__Work to be completed__
Your copy should repeat the data that follows exactly and contain no image.

━━━━━━━━━━━━━━━━━━━━━━━━━━━━━━

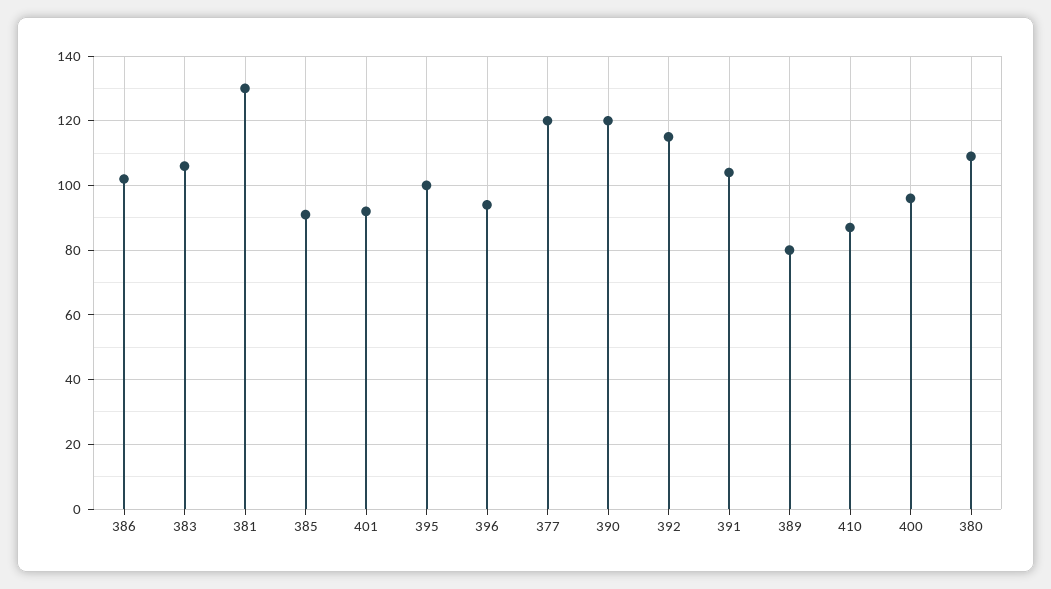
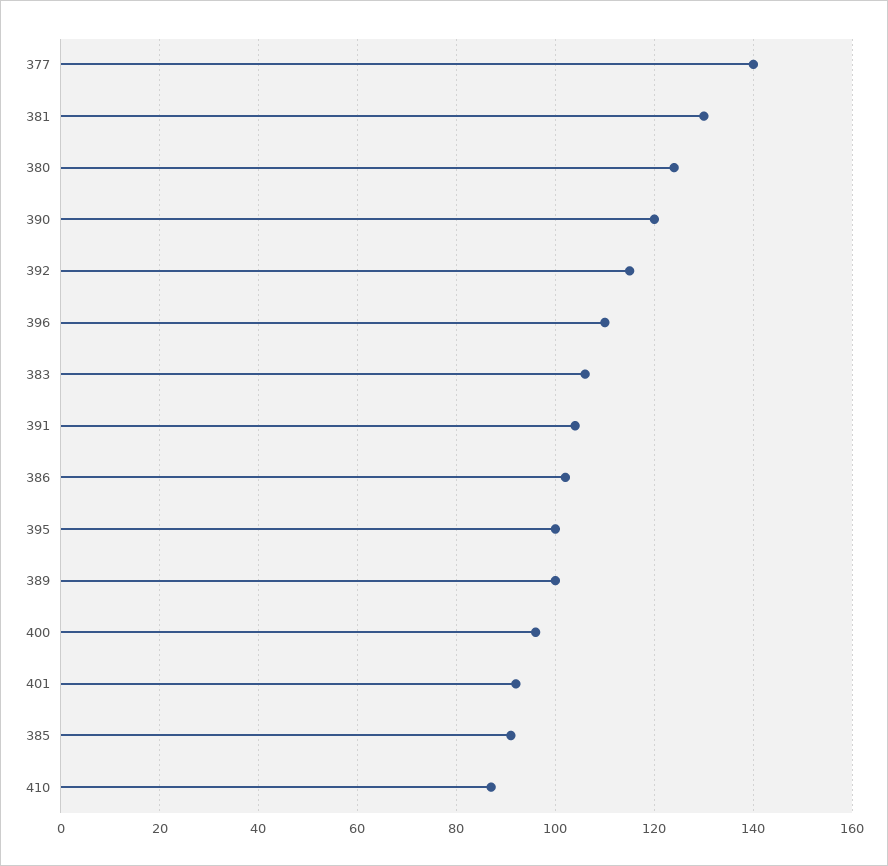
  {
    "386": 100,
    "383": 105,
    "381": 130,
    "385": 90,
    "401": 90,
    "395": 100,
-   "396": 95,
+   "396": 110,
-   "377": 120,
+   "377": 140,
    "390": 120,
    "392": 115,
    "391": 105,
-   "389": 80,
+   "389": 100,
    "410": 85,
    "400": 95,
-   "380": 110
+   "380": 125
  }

━━━━━━━━━━━━━━━━━━━━━━━━━━━━━━

__Task answer__
  {
    "386": 100,
    "383": 105,
    "381": 130,
    "385": 90,
    "401": 90,
    "395": 100,
-   "396": 95,
+   "396": 110,
-   "377": 120,
+   "377": 140,
    "390": 120,
    "392": 115,
    "391": 105,
-   "389": 80,
+   "389": 100,
    "410": 85,
    "400": 95,
-   "380": 110
+   "380": 125
  }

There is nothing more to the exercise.